Looking to understand what is behind the Mystery Wine offerings from Garagiste. Assuming Jon can’t disclose the producer because the price is so low…but we all end up knowing the wine at some point regardless. How do the conversations work behind the scenes? What are the parameters Garagiste must follow? Do other retailers do this or is it just a Garagiste thing? How come the distributors don’t just offer these wines to a big box retailer like Costco?
Also I assume the mystery case is just odds and ends from leftover parcels. Please let me know otherwise.
Here is the concise explanation: you know how Jon barrages you with all sorts of flowery language to try to get you to buy his wine? Well, there are some wines that despite his hucksterism, they still can’t move. So, he has one of these mystery sales to make people intrigued, hoping that they will bite. Nothing more involved than that.
Rest assured, however, that even these wines come with the implicit Garagiste guarantee of fraud, bait and switch, and unfulfilled promises.
The first Mystery wines remain a mystery to this day. One thing they proved though, without a name label and high price, some wine is just not good.
The mystery wine concept has unfortunately spread to other on-line retailers, such as wine.com. I don’t think a local retailer would ever pull a stunt like that. It is a peculiar way of getting wine into the hands of people who probably will not like it.
Interesting that on an aussie forum, a similar discussion is debating cleanskins and mystery wines where a genuine (critic’s) tasting note is used to hint at what the wine is.
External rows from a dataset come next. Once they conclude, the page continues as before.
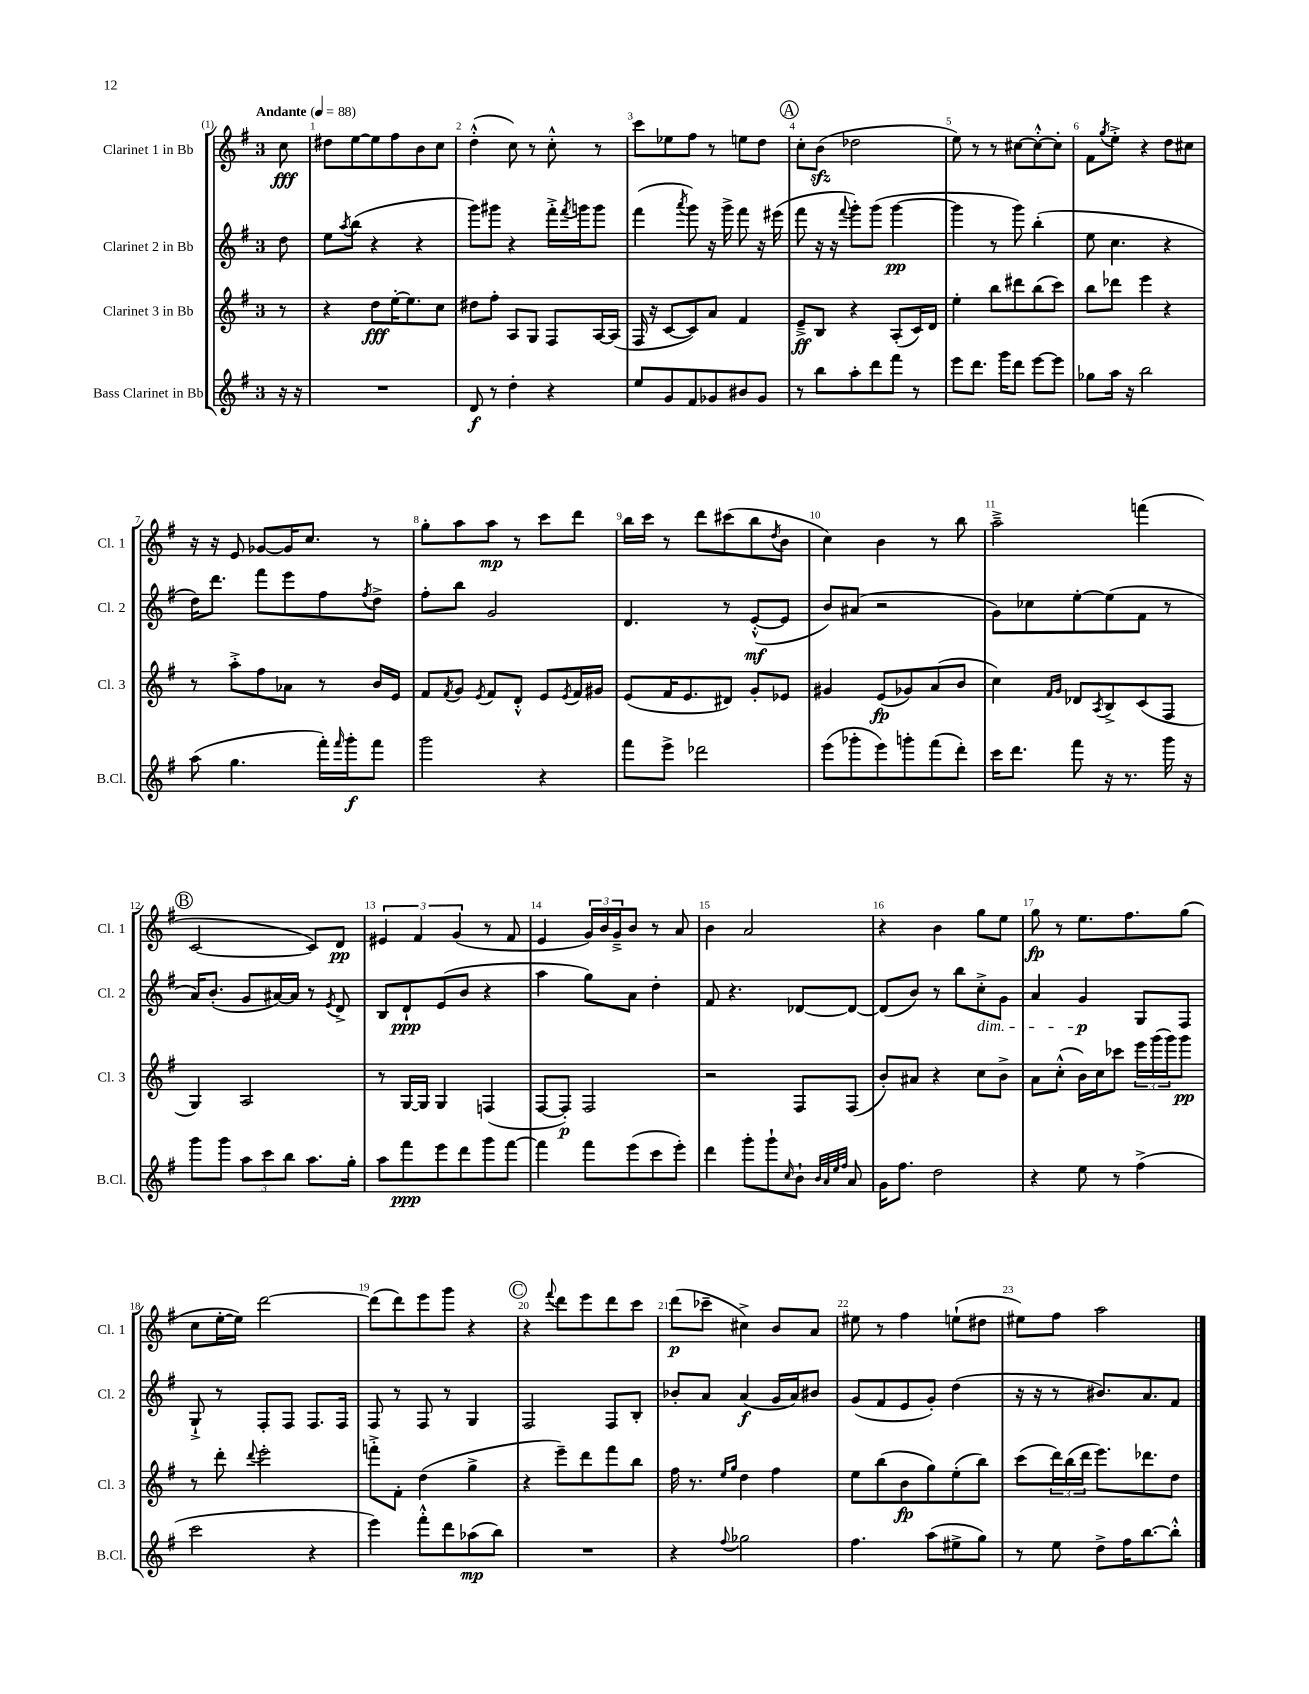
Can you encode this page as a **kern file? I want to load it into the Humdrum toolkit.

**kern	**kern	**kern	**kern
*staff4	*staff3	*staff2	*staff1
*clefG2	*clefG2	*clefG2	*clefG2
*k[f#]	*k[f#]	*k[f#]	*k[f#]
*M3/4	*M3/4	*M3/4	*M3/4
*MM88	*MM88	*MM88	*MM88
16r	8r	8dd	8cc
16r	.	.	.
=	=	=	=
2.r	4r	8ee	8dd#
.	.	8qaa	.
.	.	(8bb	[8ee
.	8dd	4r	8ee]
.	[16ee'	.	8ff#
.	8.ee]	.	.
.	.	4r	8b
.	8cc	.	8cc
=	=	=	=
8d	8dd#	8ggg)	(4dd'^^
8r	8ff#'	8ggg#	.
4dd'	8A	4r	8cc)
.	8G	.	8r
4r	8F#	16fff#'^	8cc'^^
.	.	8qfff#	.
.	.	16ggg	.
.	[16A	8ggg	8r
.	(16A]	.	.
=	=	=	=
8ee	16F#	(4fff#	8ccc
.	16r	.	.
8g	[8c	.	8ee-
.	.	8qaaa	.
8f#	8c])	8ggg)	8ff#
8g-	8a	16r	8r
.	.	16ggg^	.
8b#	4f#	8fff#	8ee
8g-	.	16r	8dd
.	.	(16eee#	.
=	=	=	=
8r	8e~^	8fff#	8cc'
8bb	8B	16r	(8b
.	.	16r	.
.	.	8qqfff#	.
8aa'	4r	8ggg')	2dd-
8ddd	.	(8ggg	.
8fff#	(8A'	[4ggg	.
8r	16c)	.	.
.	16d	.	.
=	=	=	=
8eee	4ee'	4ggg]	8ee)
8.ddd	.	.	8r
.	8bb	8r	8r
16ggg	.	.	.
8ddd	8ddd#	8ggg)	[8cc#
[8eee	(8bb	(4bb'	8cc#'^^_
8eee]	8ccc)	.	8cc#']
=	=	=	=
8gg-	8bb	8ee	8f#
.	.	.	8qgg
16aa	8ddd-	4.cc	8ee'^
16r	.	.	.
2bb	4eee	.	4r
.	4r	4r	8dd
.	.	.	8cc#
=	=	=	=
(8aa	8r	16dd)	16r
.	.	8.ddd	16r
4.gg	8aa'^	.	8e
.	8ff#	8fff#	[8g-
.	8a-	8eee	16g-]
.	.	.	8.cc
16fff#')	8r	8ff#	.
16qqfff#	.	.	.
16ggg'	.	.	.
.	.	8qff#	.
8fff#	16b	8dd^	8r
.	16e	.	.
=	=	=	=
2ggg	8f#	8ff#'	8gg'
.	8qf#	.	.
.	8g	8bb	8aa
.	8qe	.	.
.	8f#	2g	8aa
.	8d'^^	.	8r
4r	8e	.	8ccc
.	8qe	.	.
.	16f#	.	8ddd
.	16g#	.	.
=	=	=	=
8fff#	(8e	4.d	16bb
.	.	.	16ccc
8eee^	16f#	.	8r
.	8.e	.	.
2ddd-	.	.	8ddd
.	8d#)	8r	(8ccc#
.	8g'	([8e'^^	8bb
.	.	.	8qdd
.	8e-	8e]	8b
=	=	=	=
(8eee	4g#	8b)	4cc)
8ggg-'	.	(8a#	.
8eee)	(8e	2r	4b
8ggg'	8g-)	.	.
(8fff#	(8a	.	8r
8ddd')	8b	.	8bb
=	=	=	=
16ccc	4cc)	8g)	2aa~^
8.ddd	.	.	.
.	.	8cc-	.
.	16qqf#	.	.
.	16qqg	.	.
8fff#	8d-	[8ee'	.
.	8qA	.	.
16r	8B^	(8ee]	.
8.r	.	.	.
.	(8c	8f#	(4fff
16ggg	8F#	8r	.
16r	.	.	.
=	=	=	=
8ggg	4G)	16a)	[2c
.	.	(8.b'	.
8ggg	.	.	.
12aa	2A	8g	.
12ccc	.	.	.
.	.	[16a#)	.
12bb	.	.	.
.	.	16a#]	.
8.aa	.	8r	8c])
.	.	8qe	.
.	.	8d^	8d
16gg'	.	.	.
=	=	=	=
8aa	8r	8B	6e#
8fff#	[16G	8d`	.
.	.	.	6f#
.	16G]	.	.
8eee	4G	(8e	.
.	.	.	(6g
8ddd	.	8b	.
8ggg	(4F	4r	8r
[8fff#	.	.	8f#
=	=	=	=
4fff#]	[8F#	4aa	4e
.	8F#'])	.	.
8fff#	2F#	8gg)	24g)
.	.	.	24b
.	.	.	24g~^
(8eee	.	8a	8b
8ccc	.	4dd'	8r
8eee')	.	.	8a
=	=	=	=
4ddd	2r	8f#	4b
.	.	4.r	.
8ggg'	.	.	2a
8ggg`	.	.	.
16qqcc	.	.	.
8b`	8F#	[8d-	.
32qqb	.	.	.
32qqa	.	.	.
32qqee	.	.	.
32qqff#	.	.	.
8a	(8F#	8d-_	.
=	=	=	=
16g	8b')	(8d-]	4r
8.ff#	.	.	.
.	8a#	8b)	.
2dd	4r	8r	4b
.	.	8bb	.
.	8cc	8cc'^	8gg
.	8b^	8g	8ee
=	=	=	=
4r	8a	4a	8gg
.	(8cc'^^	.	8r
8ee	16b)	4g	8.ee
.	16cc	.	.
8r	8ccc-	.	.
.	.	.	8.ff#
(4ff#^	24eee	8G	.
.	(24ggg	.	.
.	24ggg)	.	.
.	8ggg	8F#	(8gg
=	=	=	=
2ccc	8r	8G`^	8cc
.	8ddd'	8r	[16ee'
.	.	.	16ee])
.	8qqddd	.	.
.	2eee'	8F#'	[2ddd
.	.	8F#	.
4r	.	8.F#	.
.	.	16F#	.
=	=	=	=
4eee)	8fff'^	8F#	(8ddd]
.	8f#'	8r	8ddd)
8fff#'^^	(4dd	8F#	8eee
8ddd	.	8r	8ggg
(8aa-	4gg^	4G	4r
8bb)	.	.	.
=	=	=	=
2.r	4r	2F#	4r
.	.	.	8qqfff#
.	8eee~)	.	8ddd
.	8ddd	.	8eee
.	8fff#	8F#	8ddd
.	8bb	8B'	8ccc
=	=	=	=
4r	16ff#	8b-'	(8ddd
.	8.r	.	.
.	.	8a	8ccc-~
.	16qqee	.	.
8qqff#	16qqgg	.	.
2gg-	4dd	(4a	4cc#^)
.	4ff#	16g	8b
.	.	16a)	.
.	.	8b#	8a
=	=	=	=
4.ff#	8ee	(8g	8ee#
.	(8bb	8f#	8r
.	8b	8e	4ff#
(8aa	8gg)	8g')	.
8ee#^	(8ee'	(4dd	(8ee`
8gg)	8bb)	.	8dd#
=	=	=	=
8r	(8ccc	16r	8ee#)
.	.	16r	.
8ee	24ddd)	8r	8ff#
.	(24bb	.	.
.	24ddd	.	.
8dd^	8.eee)	8.b#)	2aa
16ff#	.	.	.
[8.bb	8.ddd-	8.a	.
8bb'^^]	8dd	8f#	.
==	==	==	==
*-	*-	*-	*-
Social media seems to be a factor (the e-coupon generation?).
This stuff bypasses me, and maybe we don’t even have it here. There was a retailer a while back who was selling genuine / label fully disclosed wines by the case / half case, clearly shifting bulk stock, but they stopped trading a while back. The stock was a mix of cheap tat, some stuff that was still overpriced, plus a few genuinely good price reductions and on a few occasions - on stuff that I liked.
But (a) the number who buy the wine from Garagiste is tiny compared to all the potential buyers for the wine at regular price and (b) there isn’t a likely a not more of it out there to be cleared out by the time it’s sold this way so this price won’t undercut sales of this particular wine.
Of course, if you saw that Clerico was blown at every year at $39.99, it would devalue the brand. But if it’s a one-time, one vintage deal, it probably doesn’t undercut the long-term pricing.
Winery A says they have 100 cases of wine that I need to move, either poor accounting, poor vintage, over valued wholesale price, ect.
They turn to their distributor (me) and say they will allow me to present it to Jon but it can’t have an advertised price (talked about above).
I represent the wine to Jon and don’t hear back… 3 weeks later I get an order for x cases of wine to be shipped that week.
The idea is that it is a true mystery until it shows up in the customers hands…
Many talk smack about Jon, but almost every winery stumbles along the way and needs someone to move volume of wine without devaluing what they have worked for.
+1 on what Todd said. I saw a distributor who no longer represented a winery and they got revenge by selling a high priced wine for less than half of current retail on it. That did some short term damage to the price people were willing to pay for the next vintage that came out at full price.
Unfortunately, as in most things, it seems to be both. On the one hand it makes perfect sense that a winery wants to protect its brand and $ perception while still moving some tough inventory that is good but not great (or any other reason), but with Garagiste it also seems too much like a bad car salesman pitch designed to offload crap. Both are probably true in different situations. I’ve never bought any of his Mystery wines, but I’ve seen people post about what they ended up being and not all of them were crap. my 2 cents.
To your point about “not all of them being crap”, that’s one of the pitfalls of “Mystery Wine” not always being something for the masses. It gets used to pimp wines that otherwise would be a hard wine sell since the deal isn’t that sexy.
I hear what so many are saying about the “protecting the price”, but the irony of that is the price does get out, and it does hurt the brand. It usually becomes a slippery slope too, once you do one deal, 6 retailers will call asking “what else do you have???”, and I should know, I made those calls all the time!
You have to sprinkle in enough truly great wines at well below market price, and it doesn’t have to always be an OMG price either. Folks are just as content with getting Insignia at 25% off (since it’s basically the same price everywhere) as they are getting some single vineyard Barolo for $29.99 for at least a good producer.
It doesn’t have to be revenge. The old distributor just doesn’t want to be selling past vintages in competition with the latest releases and they don’t want their sales people devoting resources to a product they won’t be selling in the future.